O vereador José Lopes, proponente da encontro, reconheceu a importância do trabalho dos conselheiros tutelares e manifestou apoio às reivindicações por uma remuneração justa. Ele destacou a disparidade salarial entre os conselheiros de Rio Branco e os de municípios vizinhos, como Bujari, onde a remuneração é significativamente maior.
A conselheira Débora Matos, do 5º Conselho Tutelar de Rio Branco, destacou que o salário atual dos conselheiros, de R$ 4.401,84, apresenta uma defasagem de aproximadamente 35%. Ela ressaltou a necessidade de atualização salarial para refletir a relevância e complexidade das funções desempenhadas.
Além disso, a conselheira enfatizou que “frequentemente o trabalho se estende além das 40 horas semanais previstas, acumulando horas extras sem a devida compensação financeira”.
Igor Ramon, conselheiro do 4º Conselho Tutelar, abordou os desafios enfrentados diariamente, incluindo ameaças e exposição a situações de risco.
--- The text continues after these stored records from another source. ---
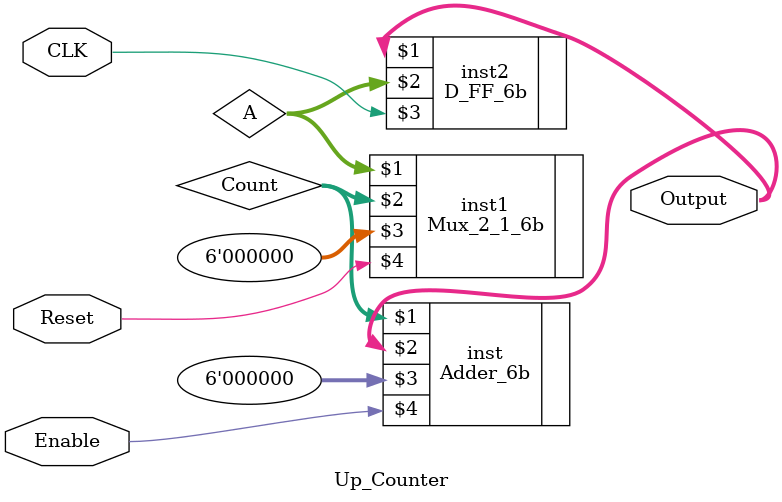
<source format=v>
module Up_Counter (Output, Reset, CLK, Enable);
//define_IO
	input CLK, Reset, Enable;
	output [5:0] Output;
	
//define_wire/reg
	wire [5:0] Count, A;
	
//body
	Adder_6b inst (Count, Output, 6'd0, Enable);
	Mux_2_1_6b inst1 (A, Count, 6'd0, Reset);
	D_FF_6b inst2 (Output, A, CLK);
	
endmodule

</source>
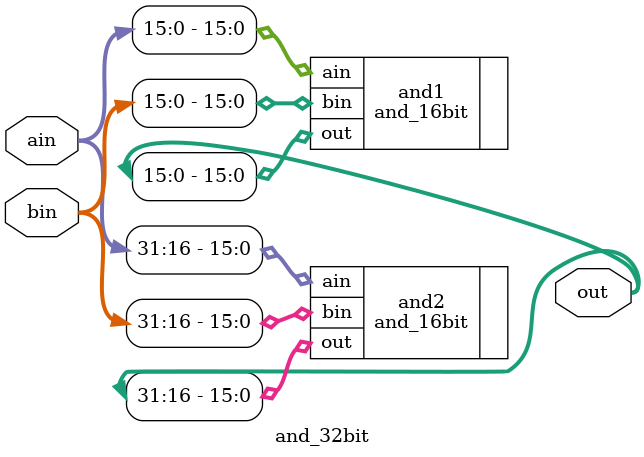
<source format=v>
module and_32bit (
	output [31:0] out,
	input [31:0] ain,
	input [31:0] bin
);
	and_16bit and1 (
		.out(out[15:0]),
		.ain(ain[15:0]),
		.bin(bin[15:0])
	);
	
	and_16bit and2 (
		.out(out[31:16]),
		.ain(ain[31:16]),
		.bin(bin[31:16])
	);
	
endmodule
</source>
Ele salientou “a importância de uma remuneração condizente com as responsabilidades do cargo e mencionou que, devido às exigências da função, muitos conselheiros encontram dificuldades em conciliar o trabalho com outras atividades profissionais”.
Anilton de Sá, também do 4º Conselho Tutelar, apresentou relatos de situações extremas vivenciadas pelos conselheiros, como ameaças de morte e atendimento a casos graves de violência contra crianças. Ele convidou os vereadores a acompanharem de perto a rotina dos conselheiros para compreenderem melhor as adversidades enfrentadas.